§ **Work to be completed**:
In the records below, begin at the line that has "Sean Baumann & Corey Dye: 45 -> 48" and stop after the line that has "Суп из овощей с фасолью: 102.8 -> 175"; quote those lines verbatim and nothing more.

§ **Entries shown**:
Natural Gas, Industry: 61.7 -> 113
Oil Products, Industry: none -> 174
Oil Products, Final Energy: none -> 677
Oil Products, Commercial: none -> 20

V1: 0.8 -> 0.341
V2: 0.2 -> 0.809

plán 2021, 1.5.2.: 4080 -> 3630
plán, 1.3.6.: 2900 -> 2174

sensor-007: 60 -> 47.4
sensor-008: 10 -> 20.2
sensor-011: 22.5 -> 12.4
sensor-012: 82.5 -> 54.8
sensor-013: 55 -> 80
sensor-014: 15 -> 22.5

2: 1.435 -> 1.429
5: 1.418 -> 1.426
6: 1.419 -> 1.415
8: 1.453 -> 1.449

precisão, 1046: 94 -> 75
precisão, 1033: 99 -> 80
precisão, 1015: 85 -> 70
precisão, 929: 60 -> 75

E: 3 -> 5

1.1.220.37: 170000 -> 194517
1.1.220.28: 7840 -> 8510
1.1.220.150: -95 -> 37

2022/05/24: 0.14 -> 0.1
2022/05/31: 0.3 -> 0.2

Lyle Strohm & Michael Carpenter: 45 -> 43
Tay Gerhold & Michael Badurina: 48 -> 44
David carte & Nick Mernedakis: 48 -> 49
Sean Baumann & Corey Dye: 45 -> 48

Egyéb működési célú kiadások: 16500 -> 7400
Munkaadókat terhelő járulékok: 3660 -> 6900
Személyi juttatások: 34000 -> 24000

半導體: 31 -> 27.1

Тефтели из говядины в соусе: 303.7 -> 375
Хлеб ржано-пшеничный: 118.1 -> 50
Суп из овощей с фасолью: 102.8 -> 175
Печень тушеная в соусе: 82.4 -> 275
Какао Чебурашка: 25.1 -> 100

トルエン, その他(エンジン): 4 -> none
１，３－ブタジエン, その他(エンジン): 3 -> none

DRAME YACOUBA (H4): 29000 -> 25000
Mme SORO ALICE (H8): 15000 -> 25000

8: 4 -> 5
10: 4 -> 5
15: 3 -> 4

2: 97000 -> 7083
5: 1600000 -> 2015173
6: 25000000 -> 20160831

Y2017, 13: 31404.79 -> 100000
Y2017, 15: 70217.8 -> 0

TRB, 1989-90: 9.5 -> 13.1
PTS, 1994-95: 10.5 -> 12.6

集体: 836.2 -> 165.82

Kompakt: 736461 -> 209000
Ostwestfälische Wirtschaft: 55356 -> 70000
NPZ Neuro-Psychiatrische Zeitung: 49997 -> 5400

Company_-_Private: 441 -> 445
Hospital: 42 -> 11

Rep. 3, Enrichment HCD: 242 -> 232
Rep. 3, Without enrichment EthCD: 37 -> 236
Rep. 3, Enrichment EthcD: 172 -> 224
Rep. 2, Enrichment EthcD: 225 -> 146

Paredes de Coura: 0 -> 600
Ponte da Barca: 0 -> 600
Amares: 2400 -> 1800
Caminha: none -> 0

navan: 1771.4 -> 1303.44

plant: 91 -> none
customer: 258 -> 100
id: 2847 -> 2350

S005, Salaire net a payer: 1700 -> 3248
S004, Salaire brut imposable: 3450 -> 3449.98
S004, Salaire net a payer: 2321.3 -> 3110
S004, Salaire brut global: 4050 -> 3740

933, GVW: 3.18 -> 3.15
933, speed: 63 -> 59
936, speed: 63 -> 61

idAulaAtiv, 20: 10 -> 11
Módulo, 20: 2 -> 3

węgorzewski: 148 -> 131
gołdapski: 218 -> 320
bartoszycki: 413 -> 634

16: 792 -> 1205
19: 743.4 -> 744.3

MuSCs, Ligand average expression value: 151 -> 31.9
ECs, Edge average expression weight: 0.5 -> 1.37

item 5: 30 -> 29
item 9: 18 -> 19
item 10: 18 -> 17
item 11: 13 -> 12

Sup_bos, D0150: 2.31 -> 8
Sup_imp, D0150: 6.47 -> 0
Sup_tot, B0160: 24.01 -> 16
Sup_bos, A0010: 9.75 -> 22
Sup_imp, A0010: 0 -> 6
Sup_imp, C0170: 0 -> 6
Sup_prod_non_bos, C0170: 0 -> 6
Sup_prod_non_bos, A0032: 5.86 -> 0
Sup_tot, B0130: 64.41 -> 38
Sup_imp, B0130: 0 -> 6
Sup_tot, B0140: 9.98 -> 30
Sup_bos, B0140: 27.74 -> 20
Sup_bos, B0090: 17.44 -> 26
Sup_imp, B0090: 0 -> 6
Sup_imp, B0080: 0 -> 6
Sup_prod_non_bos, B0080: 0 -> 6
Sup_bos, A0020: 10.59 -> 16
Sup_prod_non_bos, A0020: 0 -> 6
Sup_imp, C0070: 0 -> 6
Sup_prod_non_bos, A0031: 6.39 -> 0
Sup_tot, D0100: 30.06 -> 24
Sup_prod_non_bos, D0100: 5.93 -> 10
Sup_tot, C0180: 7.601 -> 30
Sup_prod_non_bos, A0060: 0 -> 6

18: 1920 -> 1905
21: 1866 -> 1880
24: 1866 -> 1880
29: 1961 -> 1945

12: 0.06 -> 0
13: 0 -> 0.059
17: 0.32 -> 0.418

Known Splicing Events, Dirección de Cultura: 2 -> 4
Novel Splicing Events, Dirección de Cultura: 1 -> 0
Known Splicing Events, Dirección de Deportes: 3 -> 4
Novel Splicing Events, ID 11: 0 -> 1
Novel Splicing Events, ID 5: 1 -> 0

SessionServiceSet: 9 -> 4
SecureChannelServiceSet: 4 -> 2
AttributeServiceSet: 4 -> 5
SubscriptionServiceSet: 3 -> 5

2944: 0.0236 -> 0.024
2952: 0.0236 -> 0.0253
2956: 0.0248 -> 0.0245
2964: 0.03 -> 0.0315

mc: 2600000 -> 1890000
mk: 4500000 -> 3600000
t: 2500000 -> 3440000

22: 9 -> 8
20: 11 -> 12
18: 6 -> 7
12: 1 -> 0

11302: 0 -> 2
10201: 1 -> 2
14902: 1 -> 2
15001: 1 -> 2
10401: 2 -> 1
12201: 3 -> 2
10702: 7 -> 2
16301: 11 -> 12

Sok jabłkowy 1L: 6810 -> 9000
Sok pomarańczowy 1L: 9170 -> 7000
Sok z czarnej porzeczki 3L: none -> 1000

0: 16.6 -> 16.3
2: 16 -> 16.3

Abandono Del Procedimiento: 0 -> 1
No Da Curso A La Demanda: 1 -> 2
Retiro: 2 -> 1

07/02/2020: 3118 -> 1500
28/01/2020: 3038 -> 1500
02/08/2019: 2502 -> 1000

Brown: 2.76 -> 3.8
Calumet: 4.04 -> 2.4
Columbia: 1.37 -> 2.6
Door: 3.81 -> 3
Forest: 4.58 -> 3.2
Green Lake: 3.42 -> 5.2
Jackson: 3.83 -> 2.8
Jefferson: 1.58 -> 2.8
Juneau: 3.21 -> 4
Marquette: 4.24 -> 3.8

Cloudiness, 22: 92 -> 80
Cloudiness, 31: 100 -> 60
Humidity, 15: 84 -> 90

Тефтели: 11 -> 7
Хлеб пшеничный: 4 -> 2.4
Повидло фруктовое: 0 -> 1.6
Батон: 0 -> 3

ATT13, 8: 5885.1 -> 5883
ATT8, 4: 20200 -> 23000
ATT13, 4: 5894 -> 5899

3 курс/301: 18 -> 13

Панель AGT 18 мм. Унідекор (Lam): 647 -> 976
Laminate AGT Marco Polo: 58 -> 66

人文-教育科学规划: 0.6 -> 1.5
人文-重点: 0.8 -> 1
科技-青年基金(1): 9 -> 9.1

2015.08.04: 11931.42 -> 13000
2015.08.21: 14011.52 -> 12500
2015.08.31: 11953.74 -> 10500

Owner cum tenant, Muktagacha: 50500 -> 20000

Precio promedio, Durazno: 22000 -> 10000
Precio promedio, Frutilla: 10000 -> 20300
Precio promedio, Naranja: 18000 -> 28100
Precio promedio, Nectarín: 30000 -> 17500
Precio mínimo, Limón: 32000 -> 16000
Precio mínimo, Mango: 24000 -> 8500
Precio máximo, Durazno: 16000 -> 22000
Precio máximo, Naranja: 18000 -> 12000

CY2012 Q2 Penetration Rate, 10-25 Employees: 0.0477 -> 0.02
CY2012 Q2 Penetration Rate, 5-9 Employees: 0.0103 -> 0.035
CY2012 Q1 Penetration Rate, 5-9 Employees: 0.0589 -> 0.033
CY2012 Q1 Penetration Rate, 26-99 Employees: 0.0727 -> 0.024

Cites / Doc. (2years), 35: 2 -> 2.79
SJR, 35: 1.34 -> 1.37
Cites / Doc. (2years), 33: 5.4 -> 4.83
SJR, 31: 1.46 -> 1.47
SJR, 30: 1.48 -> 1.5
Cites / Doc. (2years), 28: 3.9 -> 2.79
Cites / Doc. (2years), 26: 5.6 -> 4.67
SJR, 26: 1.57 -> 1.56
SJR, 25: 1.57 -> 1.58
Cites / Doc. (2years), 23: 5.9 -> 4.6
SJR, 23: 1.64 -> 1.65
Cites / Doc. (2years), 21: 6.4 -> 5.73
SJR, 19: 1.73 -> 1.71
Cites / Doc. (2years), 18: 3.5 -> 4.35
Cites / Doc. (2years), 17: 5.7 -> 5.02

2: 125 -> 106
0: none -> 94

§ **Your solution**:
Sean Baumann & Corey Dye: 45 -> 48

Egyéb működési célú kiadások: 16500 -> 7400
Munkaadókat terhelő járulékok: 3660 -> 6900
Személyi juttatások: 34000 -> 24000

半導體: 31 -> 27.1

Тефтели из говядины в соусе: 303.7 -> 375
Хлеб ржано-пшеничный: 118.1 -> 50
Суп из овощей с фасолью: 102.8 -> 175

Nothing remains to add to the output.